The sum of the third and the seventh terms of an AP is 6 and their product is 8. Find the sum of first sixteen terms of the AP.

To Find: S₁₆ 
Given: a₃ + a₇ = 6
           a₃ x a₇ = 8

nth term of an AP is given by the formula
a_n = a + (n - 1) d
where, a_n = nth term 
n = number of term
d = common difference
So now its given that sum of third and seventh term is 6, thus we need to find 3rd and 7th term first,
a₃ = a + 2d

a₇ = a + 6d

As per question;

a₃ + a₇ = 6

So now,

a + 2d + a + 6d = 6

2a + 8d = 6

a + 4d = 3

a = 3 – 4d    ....................eq (i)

Similarly,

Product of third and seventh term is given as 8. So,

(a + 2d)(a + 6d) = 8

a² + 6ad + 2ad + 12d² = 8  ..........................eq(ii)

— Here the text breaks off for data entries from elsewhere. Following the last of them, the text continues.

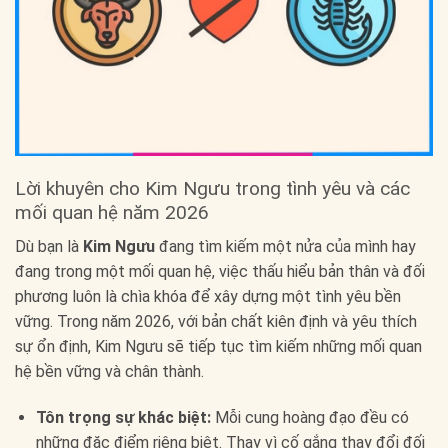
Lời khuyên cho Kim Ngưu trong tình yêu và các
mối quan hệ năm 2026
Dù bạn là
Kim Ngưu
đang tìm kiếm một nửa của mình hay
đang trong một mối quan hệ, việc thấu hiểu bản thân và đối
phương luôn là chìa khóa để xây dựng một tình yêu bền
vững. Trong năm 2026, với bản chất kiên định và yêu thích
sự ổn định, Kim Ngưu sẽ tiếp tục tìm kiếm những mối quan
hệ bền vững và chân thành.
Tôn trọng sự khác biệt:
Mỗi cung hoàng đạo đều có
những đặc điểm riêng biệt. Thay vì cố gắng thay đổi đối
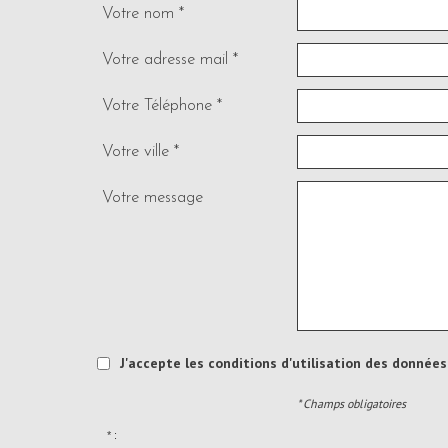
Votre nom *
Votre adresse mail *
Votre Téléphone *
Votre ville *
Votre message
J'accepte les conditions d'utilisation des données 
* Champs obligatoires
* :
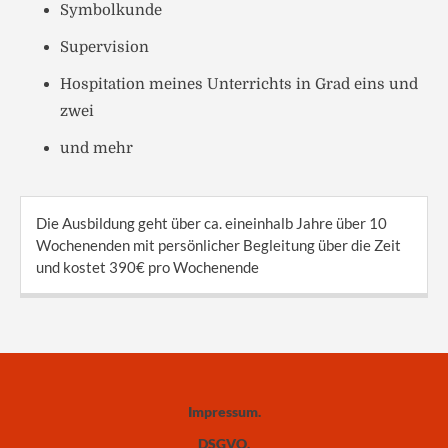
Symbolkunde
Supervision
Hospitation meines Unterrichts in Grad eins und
zwei
und mehr
Die Ausbildung geht über ca. eineinhalb Jahre über 10
Wochenenden mit persönlicher Begleitung über die Zeit
und kostet 390€ pro Wochenende
Impressum
DSGVO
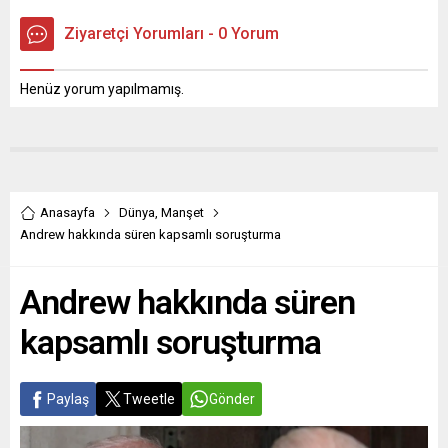
Ziyaretçi Yorumları - 0 Yorum
Henüz yorum yapılmamış.
Anasayfa
Dünya
,
Manşet
Andrew hakkında süren kapsamlı soruşturma
Andrew hakkında süren
kapsamlı soruşturma
Paylaş
Tweetle
Gönder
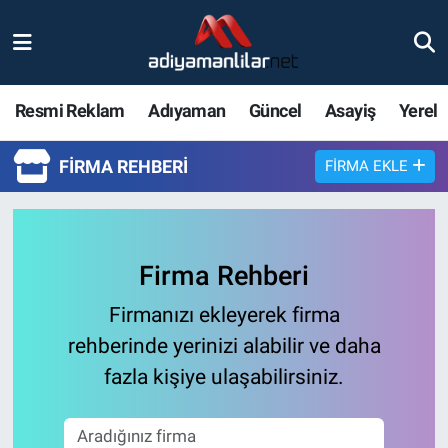
Ulusal
Nöbetçi Eczaneler
Resmi Reklam
Adıyaman
Güncel
Asayiş
Yerel
Siyaset
Hava Durumu
FIRMA REHBERI
FIRMA EKLE
Röportajlar
Adiyaman Namaz Vakitleri
Magazin
Trafik Durumu
Firma Rehberi
Bölge Haberleri
Süper Lig Puan Durumu ve Fikstür
Firmanızı ekleyerek firma
Gündem
Tüm Manşetler
rehberinde yerinizi alabilir ve daha
fazla kişiye ulaşabilirsiniz.
Asayiş
Son Dakika Haberleri
Sağlık
Haber Arşivi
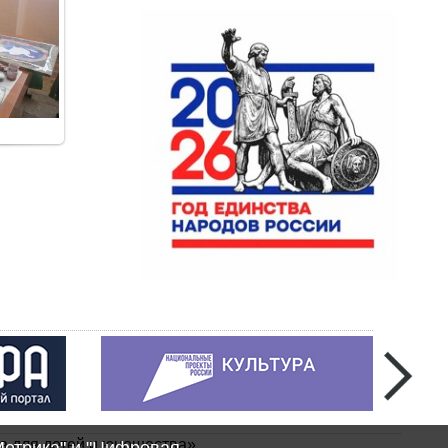
а для детей и юношества»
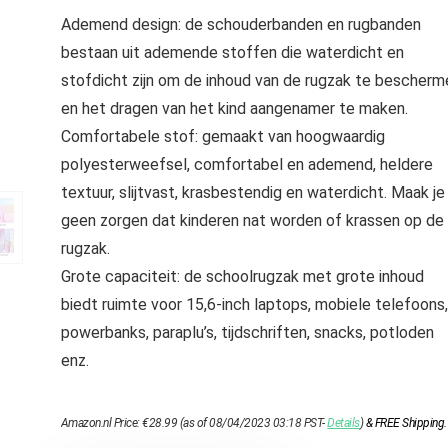
Ademend design: de schouderbanden en rugbanden
bestaan uit ademende stoffen die waterdicht en
stofdicht zijn om de inhoud van de rugzak te bescherm
en het dragen van het kind aangenamer te maken.
Comfortabele stof: gemaakt van hoogwaardig
polyesterweefsel, comfortabel en ademend, heldere
textuur, slijtvast, krasbestendig en waterdicht. Maak je
geen zorgen dat kinderen nat worden of krassen op de
rugzak.
Grote capaciteit: de schoolrugzak met grote inhoud
biedt ruimte voor 15,6-inch laptops, mobiele telefoons,
powerbanks, paraplu’s, tijdschriften, snacks, potloden
enz.
Amazon.nl Price:
€
28.99
(as of 08/04/2023 03:18 PST-
Details
)
&
FREE Shipping
.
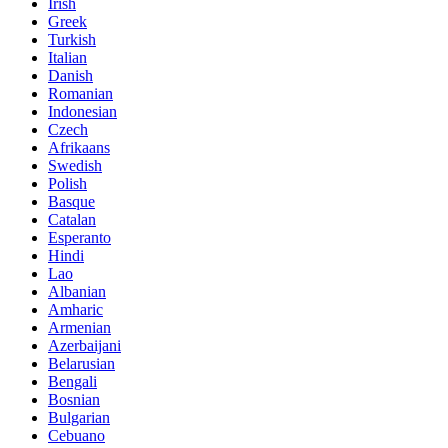
Irish
Greek
Turkish
Italian
Danish
Romanian
Indonesian
Czech
Afrikaans
Swedish
Polish
Basque
Catalan
Esperanto
Hindi
Lao
Albanian
Amharic
Armenian
Azerbaijani
Belarusian
Bengali
Bosnian
Bulgarian
Cebuano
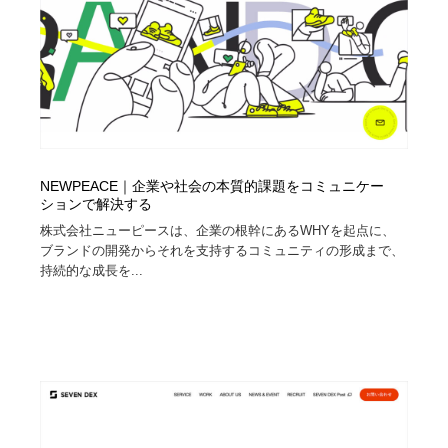
NEWPEACE｜企業や社会の本質的課題をコミュニケー
ションで解決する
株式会社ニューピースは、企業の根幹にあるWHYを起点に、
ブランドの開発からそれを支持するコミュニティの形成まで、
持続的な成長を...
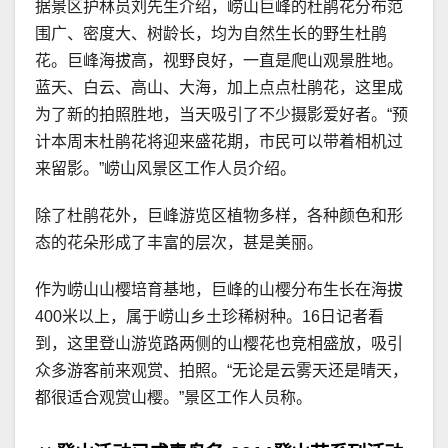
据景区护林员刘先生介绍，崂山巨峰的杜鹃花分布范
围广、密度大、树龄长，均为自然生长的野生杜鹃
花。巨峰海拔高，视野良好，一直是爬山观景胜地。
蓝天、白云、高山、大海，加上点点杜鹃花，这里成
为了新的拍照胜地，当天吸引了不少摄影爱好者。“预
计本周末杜鹃花将迎来盛花期，市民可以带着相机过
来留影。”崂山风景区工作人员介绍。
除了杜鹃花外，巨峰游览区植物多样，各种颜色和形
态的花朵形成了丰富的层次，甚是美丽。
作为崂山山樱培育基地，巨峰的山樱分布生长在海拔
400米以上，属于崂山乡土珍稀树种。16日记者看
到，这里登山游览路两侧的山樱花也竞相盛放，吸引
众多游客前来观赏、拍照。“无论是云雾天还是晴天，
都很适合观赏山樱。”景区工作人员称。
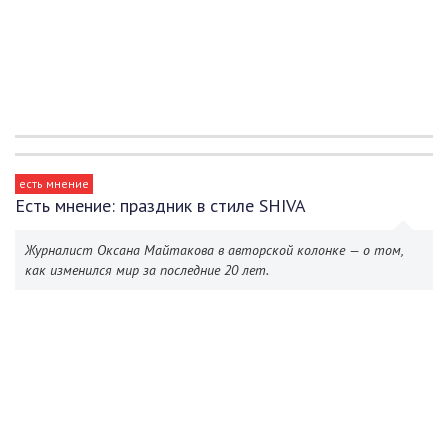
есть мнение
Есть мнение: праздник в стиле SHIVA
Журналист Оксана Майтакова в авторской колонке — о том,
как изменился мир за последние 20 лет.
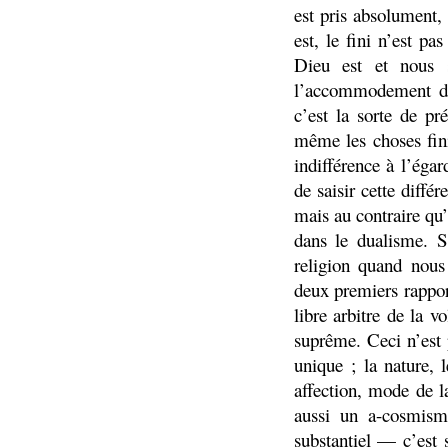
est pris absolument, 
est, le fini n’est p
Dieu est et nous s
l’accommodement de 
c’est la sorte de pr
même les choses fini
indifférence à l’égar
de saisir cette diffé
mais au contraire qu’
dans le dualisme. 
religion quand nous
deux premiers rappor
libre arbitre de la v
suprême. Ceci n’est 
unique ; la nature,
affection, mode de l
aussi un a-cosmisme
substantiel — c’est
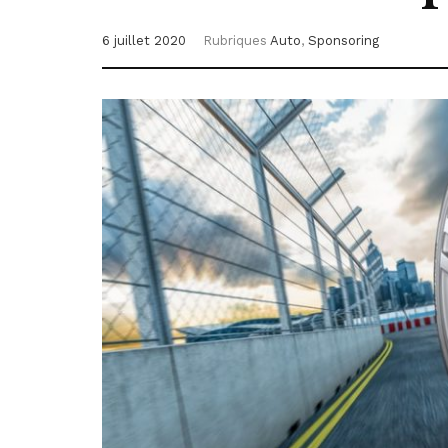
6 juillet 2020
Rubriques
Auto
,
Sponsoring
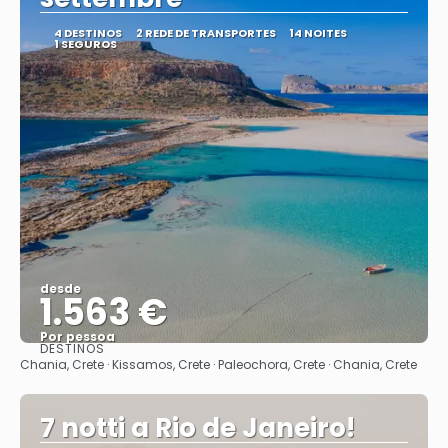
4 DESTINOS
2 REDE DE TRANSPORTES
14 NOITES
1 SEGUROS
desde
1.563 €
Por pessoa
DESTINOS
Vejo
Chania, Crete · Kissamos, Crete · Paleochora, Crete · Chania, Crete
7 notti a Rio de Janeiro!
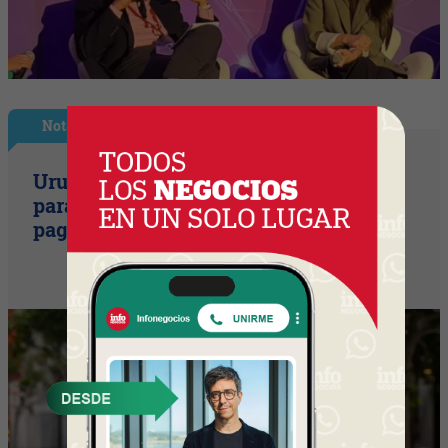
Nota Principal
Uruguay empieza a discutir las reglas
para una movilidad autónoma (¿Quién
paga si el auto sin conductor choca?)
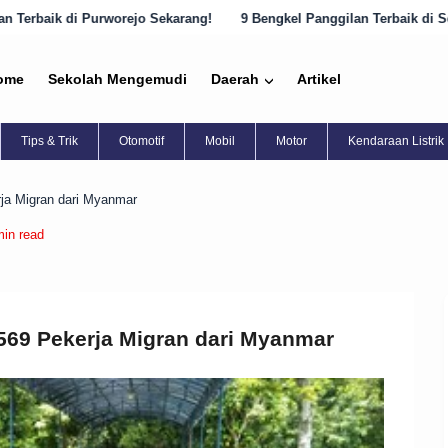
jo Sekarang!
9 Bengkel Panggilan Terbaik di Semarang yang Harus D
ome
Sekolah Mengemudi
Daerah
Artikel
Tips & Trik
Otomotif
Mobil
Motor
Kendaraan Listrik
ja Migran dari Myanmar
min read
69 Pekerja Migran dari Myanmar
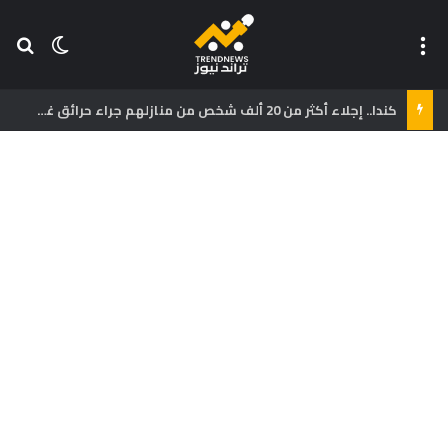
القائمة
بح
الوضع ا
كندا.. إجلاء أكثر من 20 ألف شخص من منازلهم جراء حرائق غابات غرب البلاد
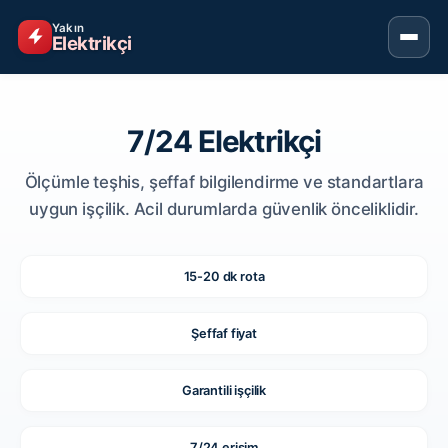
Yakın
Elektrikçi
7/24 Elektrikçi
Ölçümle teşhis, şeffaf bilgilendirme ve standartlara
uygun işçilik. Acil durumlarda güvenlik önceliklidir.
15-20 dk rota
Şeffaf fiyat
Garantili işçilik
7/24 erişim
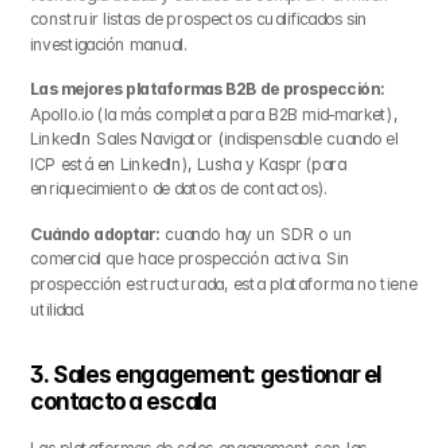
construir listas de prospectos cualificados sin 
investigación manual.
Las mejores plataformas B2B de prospección:
Apollo.io (la más completa para B2B mid-market), 
LinkedIn Sales Navigator (indispensable cuando el 
ICP está en LinkedIn), Lusha y Kaspr (para 
enriquecimiento de datos de contactos).
Cuándo adoptar:
 cuando hay un SDR o un 
comercial que hace prospección activa. Sin 
prospección estructurada, esta plataforma no tiene 
utilidad.
3. Sales engagement: gestionar el 
contacto a escala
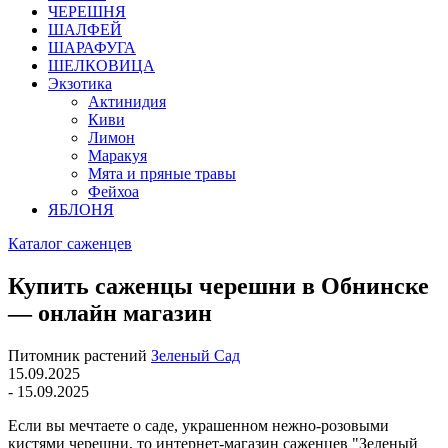
ЧЕРЕШНЯ
ШАЛФЕЙ
ШАРАФУГА
ШЕЛКОВИЦА
Экзотика
Актинидия
Киви
Лимон
Маракуя
Мята и пряные травы
Фейхоа
ЯБЛОНЯ
Каталог саженцев
Купить саженцы черешни в Обнинске
— онлайн магазин
Питомник растений
Зеленый Сад
15.09.2025
- 15.09.2025
Если вы мечтаете о саде, украшенном нежно-розовыми
кистями черешни, то интернет-магазин саженцев "Зеленый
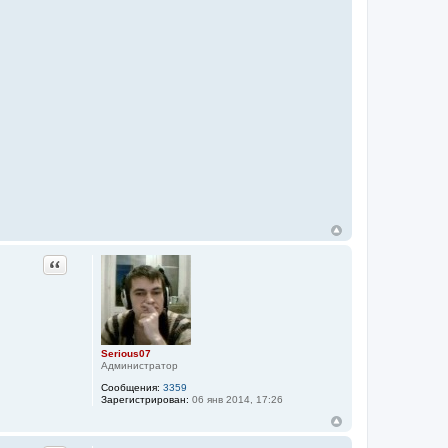
Цитата
Serious07
Администратор
Сообщения:
3359
Зарегистрирован:
06 янв 2014, 17:26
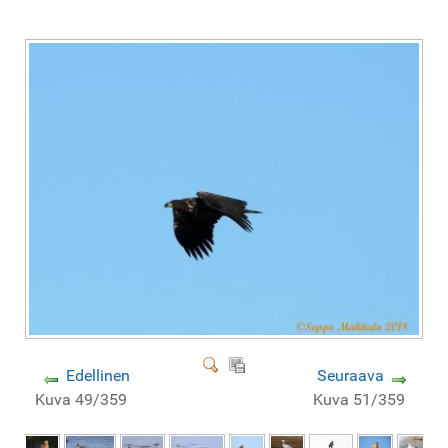
Edellinen
Seuraava
Kuva 49/359
Kuva 51/359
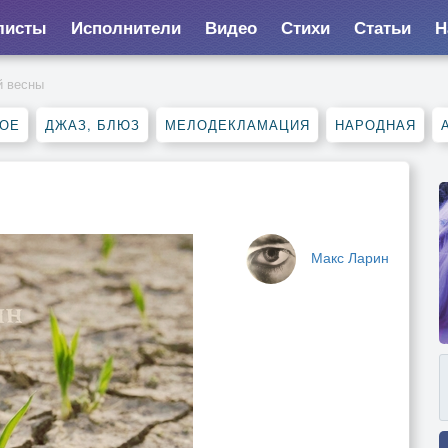
листы
Исполнители
Видео
Стихи
Статьи
Н
й весны
НОЕ
ДЖАЗ, БЛЮЗ
МЕЛОДЕКЛАМАЦИЯ
НАРОДНАЯ
Макс Ларин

Substituting the value of a in equation (ii), we get;

(3 – 4d)² + 8(3 – 4d)d + 12d² = 8

9 – 24d + 16d² + 24d – 32d² + 12d² = 8

9 – 4d² = 8

2d = 1

d = ± 1/2

Using the value of d in equation (1), we get;

a = 3 – 4d

Or, a = 3 – 2 = 1

Sum of first 16 terms is calculated as follows:

S₁₆ =  8[ 2 + (15/2)]

= 4 x 19

S₁₆ = 76

Thus, sum of first 16 terms of this AP is 76.
Now by taking d = -1/2, we get,
a = 3 - 4 (-1/2)
a = 3 + 2 = 5

S = 8[10 - 15/2]
S = 4[20 - 15]
S = 4[5] = 20
So, another possible value of sum is 20.